While the snowboarding community has rallied in support of Pearce, with many riders sporting stickers on their regular boards that read ``I ride 4 Kevin,'' his injury has done little to slow down the envelope pushing.

Pearce's double-cork inspired American Danny Davis to pursue the trick, and he did it three times in the same run to beat White in a competition last month.

That caused White to cancel a vacation and head straight to the halfpipe, where he spent several painful days perfecting the trick he hopes will bring him a second gold: the Double McTwist 1260.

The gravity-defying move requires White to pack 3 1/2 spins inside of two head-over-heels flips. He posted scores of 49 and 49.5 - within a point of perfection - when he unveiled it in Utah in January.

White calls the trick his best friend and his worst enemy. A week after scorching the pipe in Park City, he narrowly avoided disaster when he smacked his face on the lip of the pipe while trying to land the Double at the end of a practice run at the X Games.

The accident left White with a raspberry on his cheek, but it also left him unbowed. He shook it off and headed straight back to the top of the mountain. And won the contest.

``You get an injury and somebody that goes down and crashes and it just really shocks people,'' White said. ``I think I can speak for everyone in saying that's just a part of what we do. We fall, get back up and we try it again. It's the best part of our sport. You can take a crash and come back and succeed over it and it's just the best feeling you can have.''

Getting back up has been Torah Bright's deal for the past several months. Oft-injured - she banged her head during training twice in three days at the X Games - the Australian is the lone female rider who tries a double cork trick.

If she can pull it off in the women's competition Thursday, she'll have the best chance to prevent more American domination. Kelly Clark, Hannah Teter and Gretchen Bleiler have two Olympic golds and a silver between them and are expected to be on the medal stand again.

``My strategy has been to control what I do, and not worry about the rest,'' said Clark, who flies higher than any of the women.

White, meanwhile, would be heavily favored even if he left the Double McTwist back in the States, but feels on obligation to keep propelling the sport forward.

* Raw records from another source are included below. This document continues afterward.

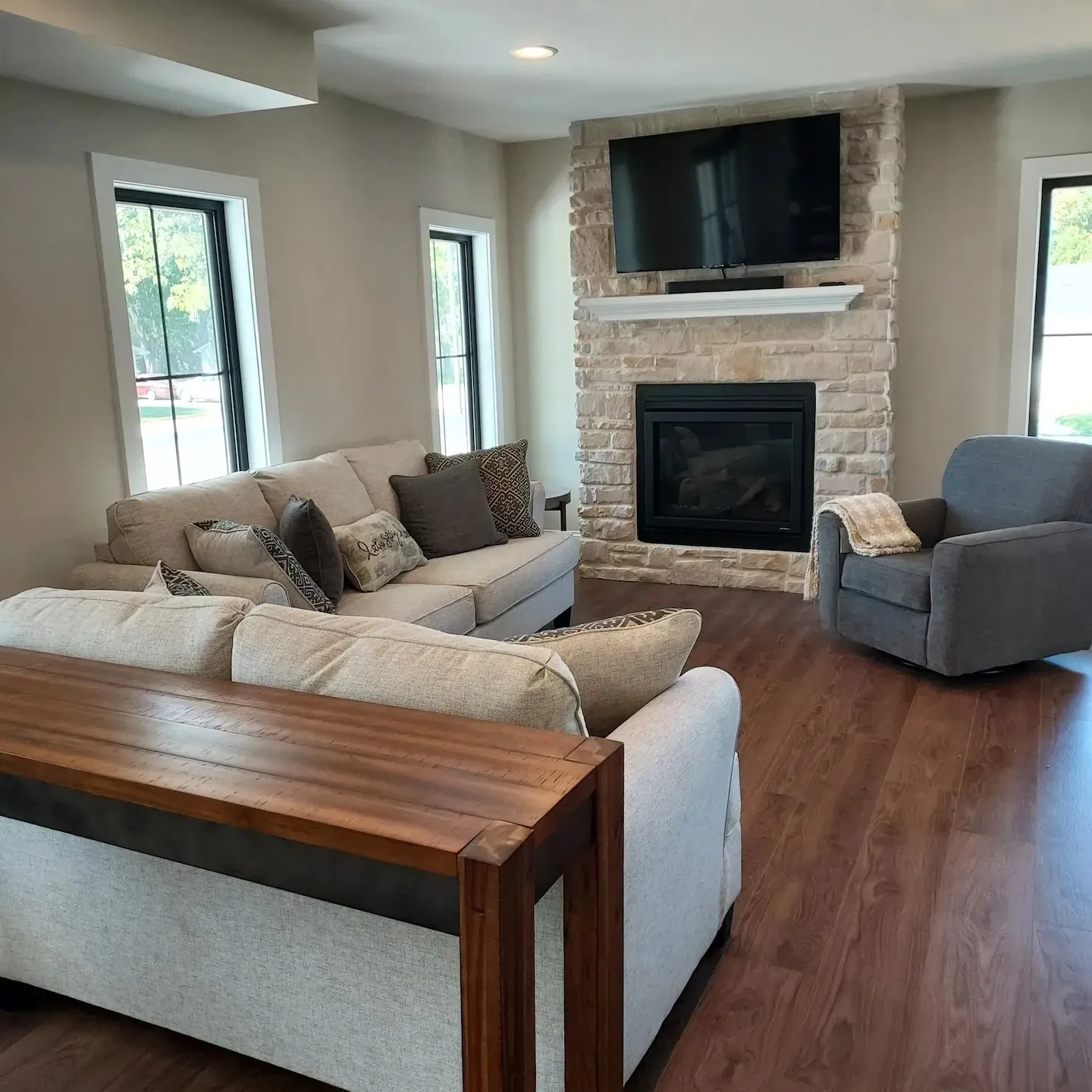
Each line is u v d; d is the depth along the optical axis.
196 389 4.14
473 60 4.14
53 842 1.98
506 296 6.28
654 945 1.86
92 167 3.47
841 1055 1.99
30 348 3.32
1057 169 4.96
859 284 5.07
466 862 1.19
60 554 3.49
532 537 4.77
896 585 4.05
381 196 5.04
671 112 5.28
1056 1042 2.00
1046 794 3.05
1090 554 4.05
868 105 4.92
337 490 4.17
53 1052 2.05
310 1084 1.95
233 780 1.42
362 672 1.77
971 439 4.52
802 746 3.45
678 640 2.04
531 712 1.66
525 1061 1.27
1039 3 3.57
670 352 5.56
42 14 2.58
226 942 1.85
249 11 3.32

``I'm pretty excited about the new tricks,'' he said. ``I think it's the way the sport was headed and I'm just happy to be in a bit of a driving seat for it.''

If White lands his trick cleanly in one of the two runs all riders are given for finals, he's almost assured of grabbing his second gold medal. If he doesn't, there are a handful of challengers who can step in.

American and ``Dancing with the Stars'' alum Louie Vito is one of the few riders who can do back-to-back double corks, while Switzerland's Iouri Podladtchikov, dubbed ``IPod,'' finished second to White at the X Games.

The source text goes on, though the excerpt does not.